A household making the $83,782 median U.S. income in 2024 would’ve had to spend 41.8 percent of their earnings on monthly housing costs if they bought the $429,734 median-priced U.S. home, according to a new report from Redfin.
That’s a slight improvement from 42.2 percent in 2023, but is considerably less affordable than the typical share of 30 percent or lower recorded throughout the 2010s.
“Affordability improved ever so slightly this year because wage growth outpaced the growth in monthly housing payments,” said Redfin Senior Economist Elijah de la Campa in a release. “But that’s not to say buying a home became affordable. For many Americans, buying a home remains more out of reach than ever and that’s unlikely to change anytime soon. Even with inventory trending upwards, we still expect prices to continue rising in 2025 due to a lack of homes for sale—pushing more would-be homebuyers to rent instead.”
In 2024, a homebuyer needed to earn an annual income of at least $116,782 if they wanted to spend no more than 30 percent of their earnings on monthly housing payments for the median-priced home. That’s a record high and is $33,000 more than the typical household makes in a year.
The median monthly housing payment for homebuyers hit a record of $2,920 in 2024, rising 4.3 percent from 2023 and 86 percent from 2019. In contrast, wages have grown around 4 percent year over year throughout 2024. The slight improvement in affordability this year is mainly due to the slightly lower average mortgage rate (6.72 percent), compared to 2023 (6.81 percent). It was the fourth consecutive year in which the income needed to keep home payments affordable was higher than the median household income, according to Redfin.
In Austin, Texas, a household making the $103,717 median income in 2024 would have had to spend 39.6 percent of their earnings on monthly housing costs if they bought the $444,928 median-priced home there, down from 42.8 percent in 2023. That was the biggest improvement in affordability among the 50 most populous U.S. metropolitan areas.
Housing construction has boomed in Texas in recent years, especially during the pandemic when remote workers flocked to more affordable metros in the Sun Belt. With inventory up and demand easing, prices are now starting to fall, leading to improvements in affordability.
Following Austin, the next four metros in order of improved affordability were San Antonio (-2.3 ppts to 35.4 percent of household income), Dallas (-2 ppts to 38.9 percent), Fort Worth, Texas, (-1.6 ppts to 36.7 percent) and Portland, Ore. (-1.4 ppts to 45 percent).
On the other end of Redfin’s spectrum is Anaheim, Calif., where a household making the $121,925 median income in 2024 would’ve had to spend 75.9 percent of their earnings on monthly housing costs if they bought the $1,165,965 median-priced home. That’s up from 71.8 percent in 2023, the biggest jump among the top 50 metros. Next came Chicago (+2 ppts to 34.7 percent), Miami (+1.7 ppts to 63.1 percent), Newark, N.J. (+1.6 ppts to 48.8 percent) and San Jose, Calif. (+1.5 ppts to 73.9 percent).
Housing affordability worsened in those metros largely because home prices soared, Redfin added.

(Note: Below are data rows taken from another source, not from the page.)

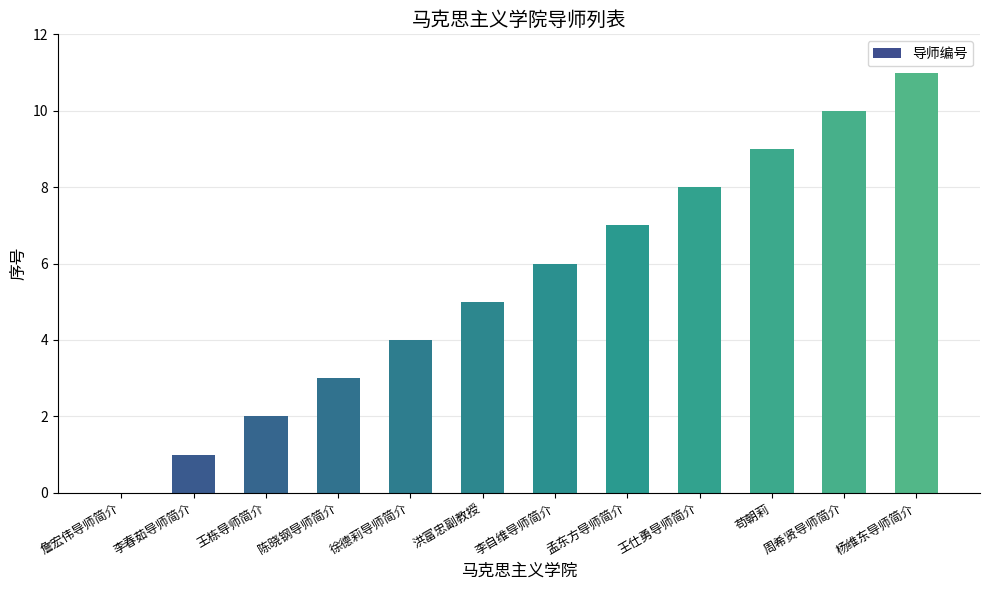

What is the sum of the values at 李自维导师简介 and 詹宏伟导师简介?

6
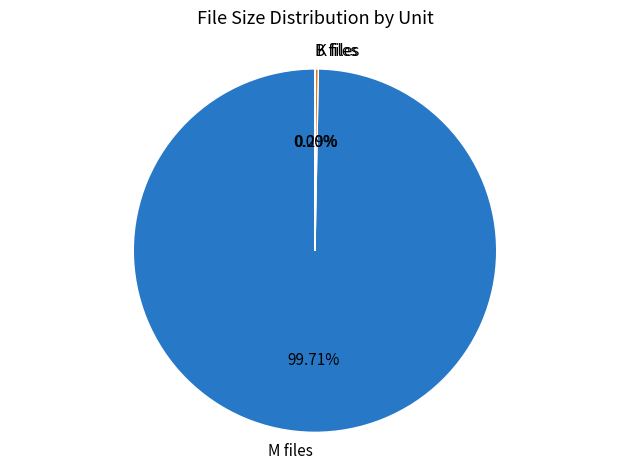

Which slice represents more than half of the pie?

M files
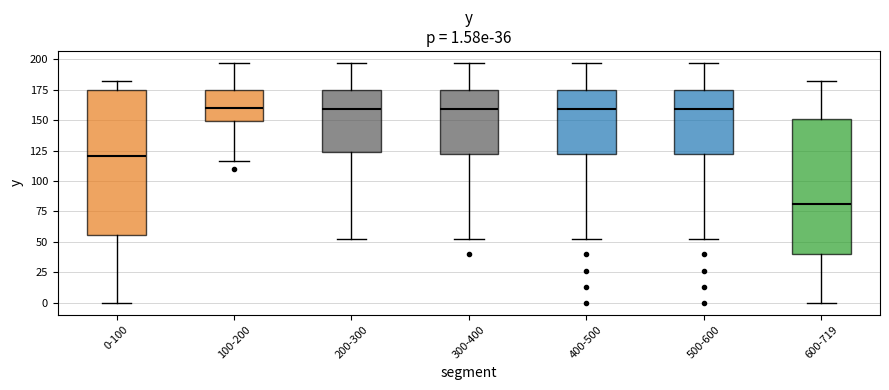

Which box is the tallest, from its lower edge to its upper edge?

0-100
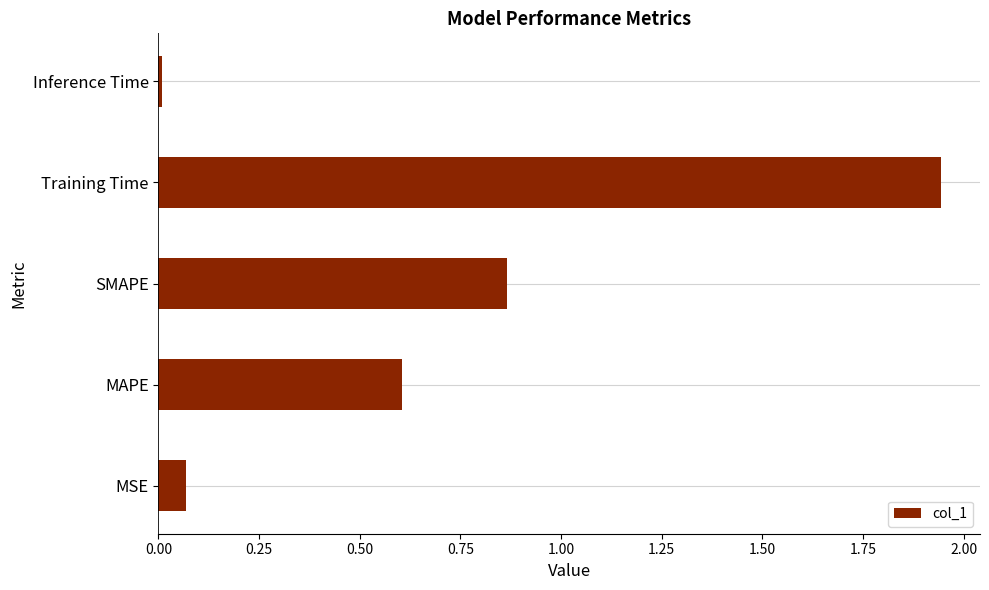

The chart shows a value of 0.4 at MAPE. True or false?

False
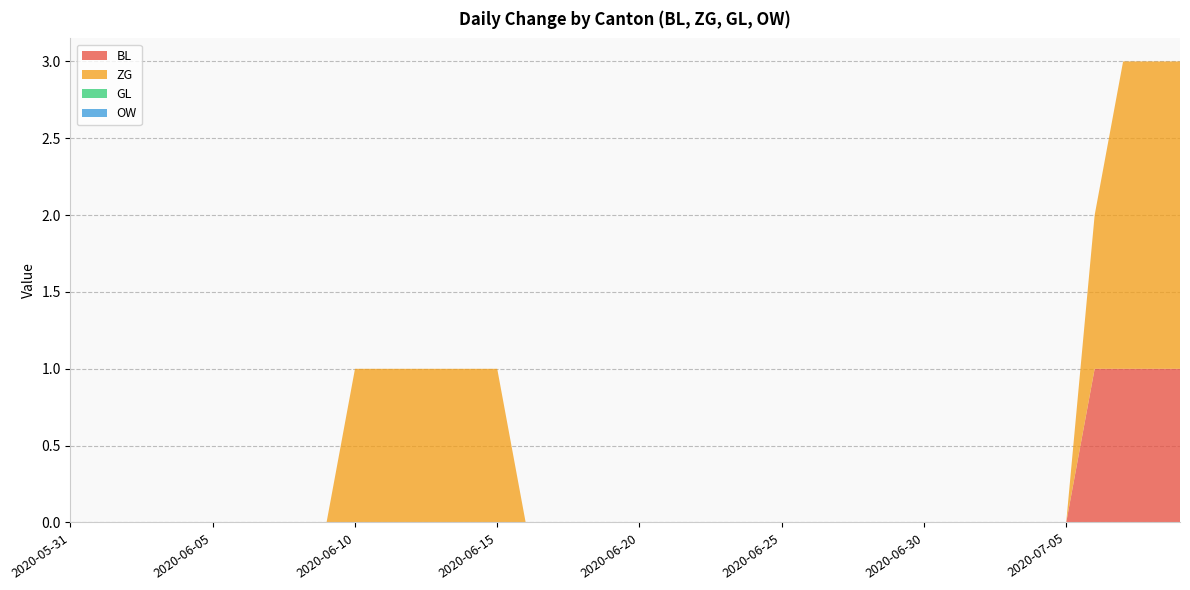

Reading left to right, extract all data points from this chart.

BL: 0	0	0	0	0	0	0	0	0	0	0	0	0	0	0	0	0	0	0	0	0	0	0	0	0	0	0	0	0	0	0	0	0	0	0	0	1	1	1	1
ZG: 0	0	0	0	0	0	0	0	0	0	1	1	1	1	1	1	0	0	0	0	0	0	0	0	0	0	0	0	0	0	0	0	0	0	0	0	1	2	2	2
GL: 0	0	0	0	0	0	0	0	0	0	0	0	0	0	0	0	0	0	0	0	0	0	0	0	0	0	0	0	0	0	0	0	0	0	0	0	0	0	0	0
OW: 0	0	0	0	0	0	0	0	0	0	0	0	0	0	0	0	0	0	0	0	0	0	0	0	0	0	0	0	0	0	0	0	0	0	0	0	0	0	0	0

Anaheim, Calif., posted a 12.4 percent increase in home prices in 2024—the biggest jump among the major metros—while Chicago (8.6 percent), Miami (7.9 percent), Newark, N.J., (11.3 percent) and San Jose, Calif., (8.6 percent) all posted gains higher than the national level (4.8 percent).
The five least affordable major metros are all in California. In Los Angeles, someone making the median income in 2024 would’ve had to spend 77.6 percent of their earnings on monthly housing costs if they bought the median priced home.

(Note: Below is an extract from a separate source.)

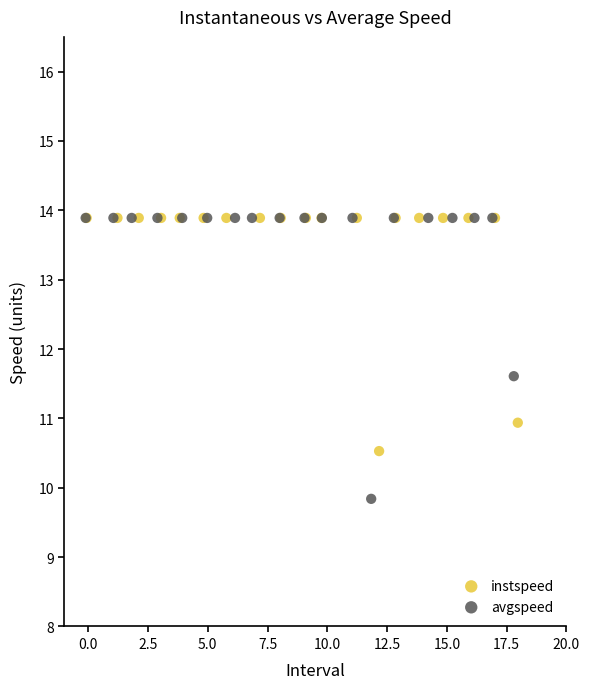

Which series has the widest spread of Y values?

avgspeed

Next came San Francisco (76.2 percent), Anaheim (75.9 percent), San Jose (73.9 percent) and San Diego (67.3 percent). The least affordable non-California metro is New York, where homebuyers on the median income would need to spend 65.9 percent of their earnings on housing costs.
In many areas, buying a home remains affordable, using the rule of thumb that a homebuyer should spend no more than 30 percent of their income on housing payments—especially in the Rust Belt, where the median home price remains under $300,000 in a number of metros.
In Pittsburgh, someone making the median income in 2024 would’ve had to spend 25.3 percent of their earnings on monthly housing costs if they bought the median priced home—the lowest share among the metros Redfin analyzed and below the 30 percent threshold. Next came Detroit (25.5 percent), St. Louis (26 percent), Cleveland (26.4 percent) and Warren, Mich., (28 percent).